• **YOUR GOAL**
Please reproduce the section of the entries below that opens with the line containing "family: Melastomataceae" and closes with the line containing "locality: Occidentales selectae, Valley", switching "collector number" to "field number" and leaving everything else unchanged.

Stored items
— START —

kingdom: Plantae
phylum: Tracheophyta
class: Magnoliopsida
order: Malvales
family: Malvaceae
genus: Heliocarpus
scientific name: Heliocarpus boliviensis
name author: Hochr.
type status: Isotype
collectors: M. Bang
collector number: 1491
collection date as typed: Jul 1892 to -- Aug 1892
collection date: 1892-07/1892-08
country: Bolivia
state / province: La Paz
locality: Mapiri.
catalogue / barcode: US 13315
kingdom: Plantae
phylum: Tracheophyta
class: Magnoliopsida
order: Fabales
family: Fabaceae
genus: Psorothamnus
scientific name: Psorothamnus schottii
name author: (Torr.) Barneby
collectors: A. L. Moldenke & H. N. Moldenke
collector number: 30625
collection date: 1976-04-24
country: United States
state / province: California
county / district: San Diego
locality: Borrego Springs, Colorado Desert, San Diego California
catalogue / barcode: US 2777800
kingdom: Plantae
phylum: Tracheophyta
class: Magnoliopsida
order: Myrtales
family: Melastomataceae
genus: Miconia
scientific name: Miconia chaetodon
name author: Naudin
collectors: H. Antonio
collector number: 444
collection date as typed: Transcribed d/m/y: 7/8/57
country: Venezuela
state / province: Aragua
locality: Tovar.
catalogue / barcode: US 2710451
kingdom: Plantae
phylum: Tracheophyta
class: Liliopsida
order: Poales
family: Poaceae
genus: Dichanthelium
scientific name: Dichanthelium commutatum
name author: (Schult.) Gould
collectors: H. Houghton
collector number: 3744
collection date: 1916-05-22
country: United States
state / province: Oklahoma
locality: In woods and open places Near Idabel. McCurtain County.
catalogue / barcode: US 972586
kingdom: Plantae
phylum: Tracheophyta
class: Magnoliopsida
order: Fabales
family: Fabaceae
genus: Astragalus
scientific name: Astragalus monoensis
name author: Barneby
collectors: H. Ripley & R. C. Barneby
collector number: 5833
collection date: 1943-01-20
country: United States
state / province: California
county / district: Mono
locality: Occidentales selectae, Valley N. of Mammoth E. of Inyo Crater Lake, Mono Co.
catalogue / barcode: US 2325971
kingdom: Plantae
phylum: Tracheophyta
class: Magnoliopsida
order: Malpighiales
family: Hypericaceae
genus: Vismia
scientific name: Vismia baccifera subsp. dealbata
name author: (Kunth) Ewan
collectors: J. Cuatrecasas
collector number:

— END —

• **EXERCISE RESPONSE**
family: Melastomataceae
genus: Miconia
scientific name: Miconia chaetodon
name author: Naudin
collectors: H. Antonio
field number: 444
collection date as typed: Transcribed d/m/y: 7/8/57
country: Venezuela
state / province: Aragua
locality: Tovar.
catalogue / barcode: US 2710451
kingdom: Plantae
phylum: Tracheophyta
class: Liliopsida
order: Poales
family: Poaceae
genus: Dichanthelium
scientific name: Dichanthelium commutatum
name author: (Schult.) Gould
collectors: H. Houghton
field number: 3744
collection date: 1916-05-22
country: United States
state / province: Oklahoma
locality: In woods and open places Near Idabel. McCurtain County.
catalogue / barcode: US 972586
kingdom: Plantae
phylum: Tracheophyta
class: Magnoliopsida
order: Fabales
family: Fabaceae
genus: Astragalus
scientific name: Astragalus monoensis
name author: Barneby
collectors: H. Ripley & R. C. Barneby
field number: 5833
collection date: 1943-01-20
country: United States
state / province: California
county / district: Mono
locality: Occidentales selectae, Valley N. of Mammoth E. of Inyo Crater Lake, Mono Co.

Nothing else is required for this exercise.